David Lock’s dark graffiti work employs his usual layers of grotesque forms in a confusion of lines, doodles and drips where one could make out skulls and screaming heads on a defaced “Mona Lisa” wearing a macabre look.
Jacob Lindo’s work is a clean, almost photographic rendition of a bouquet of exotic plants and flowers in gray tones partially hiding a small image of “Mona Lisa.”
Lynyrd Paras applies text to his art with letters written in white over a partially disfigured “Mona Lisa.”
Arturo Sanchez uses his trademark collage of mirrors as he breaks “Mona Lisa” in fragments within a richly intricate white frame.

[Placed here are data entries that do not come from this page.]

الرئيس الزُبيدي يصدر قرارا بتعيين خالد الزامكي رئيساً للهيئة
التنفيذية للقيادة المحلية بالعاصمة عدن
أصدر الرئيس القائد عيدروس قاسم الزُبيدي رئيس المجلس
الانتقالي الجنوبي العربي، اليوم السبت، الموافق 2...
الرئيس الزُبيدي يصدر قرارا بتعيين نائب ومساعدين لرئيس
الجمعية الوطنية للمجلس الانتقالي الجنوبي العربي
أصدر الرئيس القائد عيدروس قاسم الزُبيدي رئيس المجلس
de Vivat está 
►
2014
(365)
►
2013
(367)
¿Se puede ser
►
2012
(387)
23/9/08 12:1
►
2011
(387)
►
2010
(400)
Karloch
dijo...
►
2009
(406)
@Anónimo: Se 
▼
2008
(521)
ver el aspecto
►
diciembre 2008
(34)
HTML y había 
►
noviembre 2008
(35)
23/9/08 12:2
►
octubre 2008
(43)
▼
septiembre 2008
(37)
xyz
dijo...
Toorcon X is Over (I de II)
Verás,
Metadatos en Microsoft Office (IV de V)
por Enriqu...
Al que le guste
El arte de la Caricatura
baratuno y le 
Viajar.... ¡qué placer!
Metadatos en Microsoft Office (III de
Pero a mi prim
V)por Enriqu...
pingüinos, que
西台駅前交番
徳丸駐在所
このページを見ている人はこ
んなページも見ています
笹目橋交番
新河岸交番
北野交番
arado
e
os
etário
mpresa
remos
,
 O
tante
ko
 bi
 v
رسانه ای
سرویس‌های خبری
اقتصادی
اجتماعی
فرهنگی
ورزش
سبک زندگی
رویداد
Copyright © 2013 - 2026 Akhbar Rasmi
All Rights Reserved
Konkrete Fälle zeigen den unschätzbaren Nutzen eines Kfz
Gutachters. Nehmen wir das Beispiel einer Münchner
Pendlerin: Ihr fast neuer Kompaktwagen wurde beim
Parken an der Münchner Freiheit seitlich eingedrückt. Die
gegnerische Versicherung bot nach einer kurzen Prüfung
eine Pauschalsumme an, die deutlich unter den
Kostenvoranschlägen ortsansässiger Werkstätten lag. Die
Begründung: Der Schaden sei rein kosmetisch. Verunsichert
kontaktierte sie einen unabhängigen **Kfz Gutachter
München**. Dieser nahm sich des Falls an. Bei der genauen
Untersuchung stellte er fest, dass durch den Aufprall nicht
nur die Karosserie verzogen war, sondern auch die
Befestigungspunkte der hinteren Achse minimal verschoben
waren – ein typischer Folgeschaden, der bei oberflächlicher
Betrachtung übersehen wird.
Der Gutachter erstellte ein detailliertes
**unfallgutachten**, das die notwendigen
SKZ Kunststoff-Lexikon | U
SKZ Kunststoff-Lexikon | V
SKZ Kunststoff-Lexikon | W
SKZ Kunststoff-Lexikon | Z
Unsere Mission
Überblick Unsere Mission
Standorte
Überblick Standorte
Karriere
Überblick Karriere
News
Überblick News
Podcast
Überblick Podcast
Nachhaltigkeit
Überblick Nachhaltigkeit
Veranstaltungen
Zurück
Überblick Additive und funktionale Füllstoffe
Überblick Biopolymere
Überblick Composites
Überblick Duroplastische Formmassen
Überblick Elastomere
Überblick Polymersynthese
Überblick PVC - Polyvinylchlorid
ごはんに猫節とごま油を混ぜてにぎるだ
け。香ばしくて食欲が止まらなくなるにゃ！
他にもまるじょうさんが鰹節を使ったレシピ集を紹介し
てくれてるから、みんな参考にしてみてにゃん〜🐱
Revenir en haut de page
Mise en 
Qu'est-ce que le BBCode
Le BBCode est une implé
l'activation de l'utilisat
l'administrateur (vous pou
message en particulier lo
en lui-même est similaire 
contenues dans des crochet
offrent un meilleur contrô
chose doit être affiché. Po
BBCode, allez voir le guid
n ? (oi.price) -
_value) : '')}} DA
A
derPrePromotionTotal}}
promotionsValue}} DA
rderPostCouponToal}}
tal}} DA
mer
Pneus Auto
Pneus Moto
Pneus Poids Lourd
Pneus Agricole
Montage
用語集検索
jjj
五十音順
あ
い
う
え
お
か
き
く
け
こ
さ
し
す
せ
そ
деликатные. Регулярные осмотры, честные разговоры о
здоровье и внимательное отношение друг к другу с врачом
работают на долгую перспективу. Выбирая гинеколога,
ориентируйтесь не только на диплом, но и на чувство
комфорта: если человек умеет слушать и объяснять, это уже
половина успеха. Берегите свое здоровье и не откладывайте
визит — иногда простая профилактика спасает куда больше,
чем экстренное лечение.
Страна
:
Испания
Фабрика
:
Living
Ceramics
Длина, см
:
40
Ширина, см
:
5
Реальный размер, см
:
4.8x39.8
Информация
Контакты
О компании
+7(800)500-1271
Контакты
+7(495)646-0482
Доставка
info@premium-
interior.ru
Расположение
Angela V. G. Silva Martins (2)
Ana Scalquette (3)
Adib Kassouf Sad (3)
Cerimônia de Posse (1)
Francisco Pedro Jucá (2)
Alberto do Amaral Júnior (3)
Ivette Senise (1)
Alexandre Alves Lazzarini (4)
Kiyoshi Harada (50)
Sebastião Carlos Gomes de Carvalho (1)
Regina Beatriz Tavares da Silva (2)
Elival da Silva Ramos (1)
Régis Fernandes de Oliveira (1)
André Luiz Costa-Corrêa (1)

Kaloy Sanches creates a dark, haunting and somber “Mona Lisa” draped in black cloth.
Luis Santos blurs an image of a woman by utilizing the photographic technique of double exposure as he captures the moving face.
The interesting aspect about “The Mona Lisa Project” is how we are able to get a glimpse of how the artists view art and by the way they have responded to the common ground.
Indeed, appropriation has become a valid and enriching cultural movement, with its capacity to provoke and transcend from its original context.
It has given new meaning and allows Da Vinci’s masterpiece to be still relevant in today’s postmodern world.